# Dec 64 Schwinn Super Deluxe



## vastingray (Jan 29, 2019)

December 64 2 speed Super Deluxe


----------



## A.S.BOLTNUT (Jan 29, 2019)

That's purdy ! , how many you got now ?


----------



## vastingray (Jan 29, 2019)

A.S.BOLTNUT said:


> That's purdy ! , how many you got now ?
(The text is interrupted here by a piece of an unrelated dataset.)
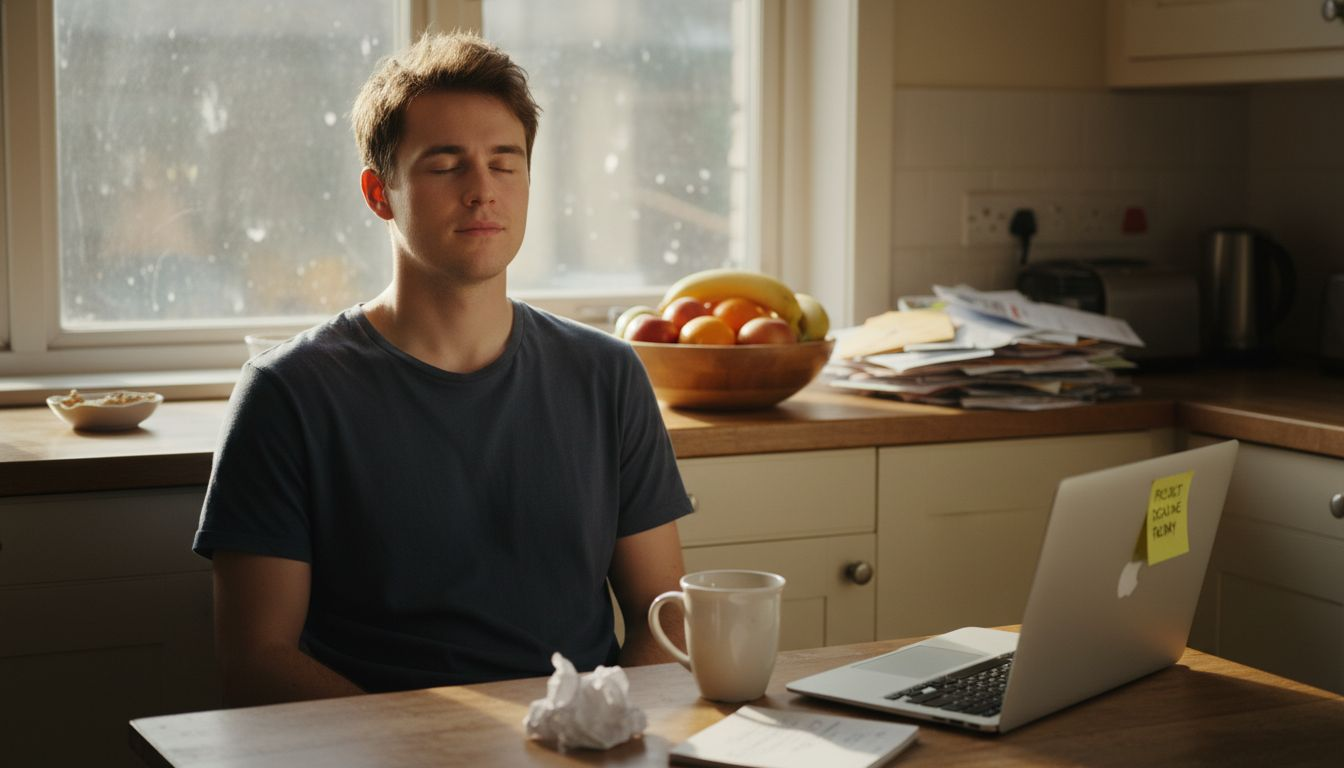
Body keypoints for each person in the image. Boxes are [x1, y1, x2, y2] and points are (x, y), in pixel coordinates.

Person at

I’ve got about 160 bikes and enough early frames and parts to do another 20 or so lol got carried away it’s such a fun but addicting hobby


----------



## A.S.BOLTNUT (Jan 29, 2019)

HOARDER  !! lol


----------



## vastingray (Jan 29, 2019)

A.S.BOLTNUT said:


> HOARDER  !! lol



Haha I know man that’s what I feel like


----------



## videoranger (Feb 2, 2019)

Hoarding implies junk, you have an obsession, maybe a bit crazy but far more enjoyable. I find the key to enjoyment is being able to provide a tasteful display that allows each item a chance to stand out yet an overall balance of all the stuff on display without clutter. When you get too many to display properly, rotate items. Be sure to leave at least a few minutes every day for family and chores. Beware of StingRays, they'll take you back in time.


----------



## A.S.BOLTNUT (Feb 2, 2019)

videoranger said:


> Hoarding implies junk, you have an obsession, maybe a bit crazy but far more enjoyable. I find the key to enjoyment is being able to provide a tasteful display that allows each item a chance to stand out yet an overall balance of all the stuff on display without clutter. When you get too many to display properly, rotate items. Be sure to leave at least a few minutes every day for family and chores. Beware of StingRays, they'll take you back in time.




It Was A Joke ,


----------



## videoranger (Feb 3, 2019)

A.S.BOLTNUT said:


> It Was A Joke ,



I know, I'm in the same boat, er bike pile.


----------